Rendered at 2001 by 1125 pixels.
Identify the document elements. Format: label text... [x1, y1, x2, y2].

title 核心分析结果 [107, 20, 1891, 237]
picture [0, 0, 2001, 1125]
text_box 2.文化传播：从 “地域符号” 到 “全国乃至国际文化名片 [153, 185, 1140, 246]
***
Write out only those lines of the entries that lie between the line containing "Identify the document" and the last line, inclusive, reproducing them exactly.

== Task answer ==
Identify the document elements. Format: label text... [x1, y1, x2, y2].

title 核心分析结果 [107, 20, 1891, 237]
picture [0, 0, 2001, 1125]
text_box 2.文化传播：从 “地域符号” 到 “全国乃至国际文化名片 [153, 185, 1140, 246]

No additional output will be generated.